_ACTION ITEM_:
Translate this sentence from the forum thread on confidence in Congress below into Spanish: "In 1994, the House switched from a Democratic to Republican majority after 40 years of one-party rule."

_DOCUMENT TEXT_:
# Confidence in Congress: Lowest Ever for Any U.S. Institution



## Big.G (Nov 28, 2006)

Although confidence in police has dropped slightly since 2004, it is ranked 3rd in the poll.

*Just 12% of Americans express confidence in Congress*

by Jeffrey M. Jones

PRINCETON, NJ -- Gallup's annual update on confidence in institutions finds just 12% of Americans expressing confidence in Congress, the lowest of the 16 institutions tested this year, and the worst rating Gallup has measured for any institution in the 35-year history of this question.

http://www.gallup.com/poll/108142/Confidence-Congress-Lowest-Ever-Any-US-Institution.aspx

*Poll: Americans Give Democratic Congress All-Time Low Rating*

Thursday, June 21, 2007









*WASHINGTON - Democrats pledged to take Congress in a new direction when it won control in November 2006, but less than six months after taking the reins, Americans aren't pleased with the results, giving lawmakers an all-time low public confidence rating.*

In a Gallup poll released Thursday, only 14 percent of Americans have a "great deal" or "quite a lot" of confidence in Congress, a Gallup poll reports.

The poll shows an all-time lowest confidence rating and one of the lowest ratings for any institution in 30 years. The lowest confidence rating for Congress was 18 percent during 1991 to 1994. In 1994, the House switched from a Democratic to Republican majority after 40 years of one-party rule.

http://www.foxnews.com/story/0,2933,285572,00.html


----------

_SOURCE MATERIAL_:
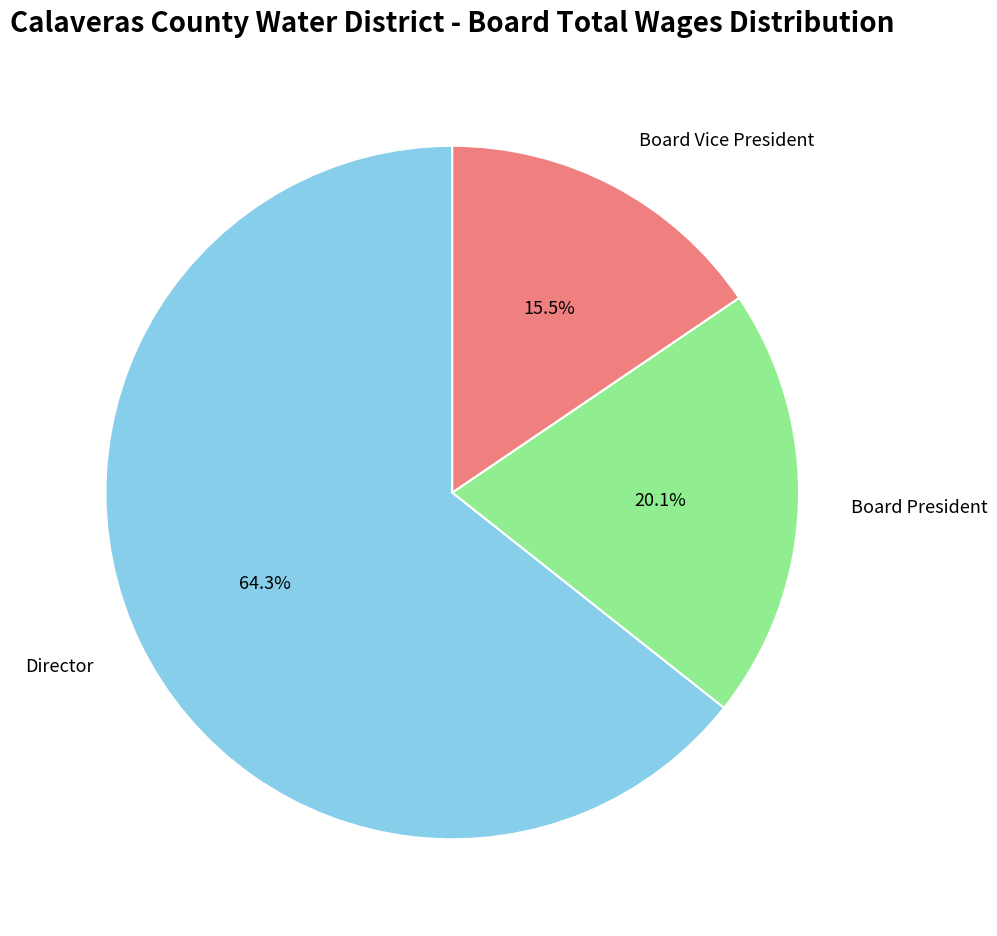

Count the number of slices in the pie.

3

_ANSWER BOX_:
En 1994, la Cámara pasó de una mayoría demócrata a una republicana tras 40 años de gobierno de un solo partido.